Tolerance and activity of oxaliplatin with protracted topotecan infusion in patients with previously treated ovarian cancer. A phase I study

Abstract

Background: Topotecan 14-day infusion combined with cisplatin was highly active in ovarian cancer, but too myelosuppressive. We therefore sought to evaluate the feasibility of substituting oxaliplatin for cisplatin to improve safety.

Methods: Ovarian and primary peritoneal cancer patients, pretreated with at least one prior platinum-containing regimen, performance status (PS) 0-1, without prior pelvic radiation were eligible. Topotecan was continuously infused days 1-15; oxaliplatin was given days 1 and 15; cycles were repeated every 28 days. Five dose levels were explored: topotecan (mg/m2/day)/oxaliplatin (mg/m2) doses: (1) 0.2/65; (2) 0.2/75; (3) 0.2/85; (4) 0.3/85; (5) 0.4/85.

Results: Twenty-three patients (20 ovarian, 1 tubal, and 2 peritoneal) were entered: median age 56 years (range, 37-77); PS: 0=12 and 1=11; histology: papillary serous 7, serous 4, adenocarcinoma 8, poorly differentiated 2. Median of 4 cycles were delivered. Grade 3 neutropenia occurred in 3 of 7 patients at level 5 (with fever at levels 4 and 5), without grade 4 neutropenia or thrombocytopenia. Other toxicities were mild and reversible (mainly gastrointestinal), except one grade 3 neuropathy and one oxaliplatin-related grade 3 hypersensitivity reaction. Six objective responses (five of them complete) were documented among 22 patients spanning several dose levels.

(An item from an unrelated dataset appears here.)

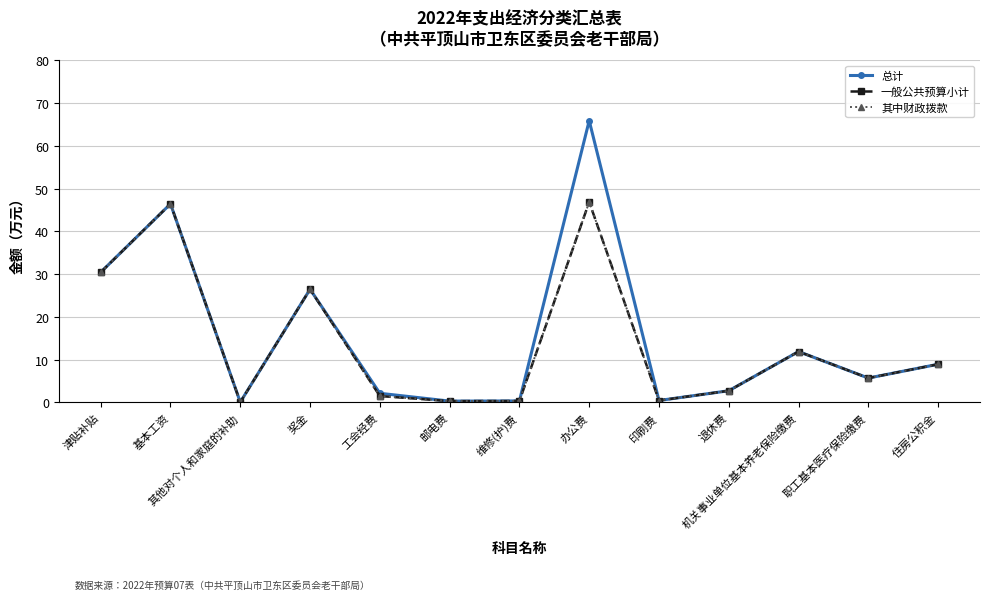

Is this an area chart (filled region under the line)?

No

Conclusion: Topotecan continuous infusion, combined with oxaliplatin, was associated with no grade 4 hematologic toxicity and evidence of activity. The recommended phase II dose is topotecan 0.4 mg/m2/day continuous infusion d1-15 with oxaliplatin 85 mg/m2 on days 1 and 15. A phase II evaluation as second-line treatment for both platinum-sensitive and -resistant ovarian cancer recurrences is ongoing.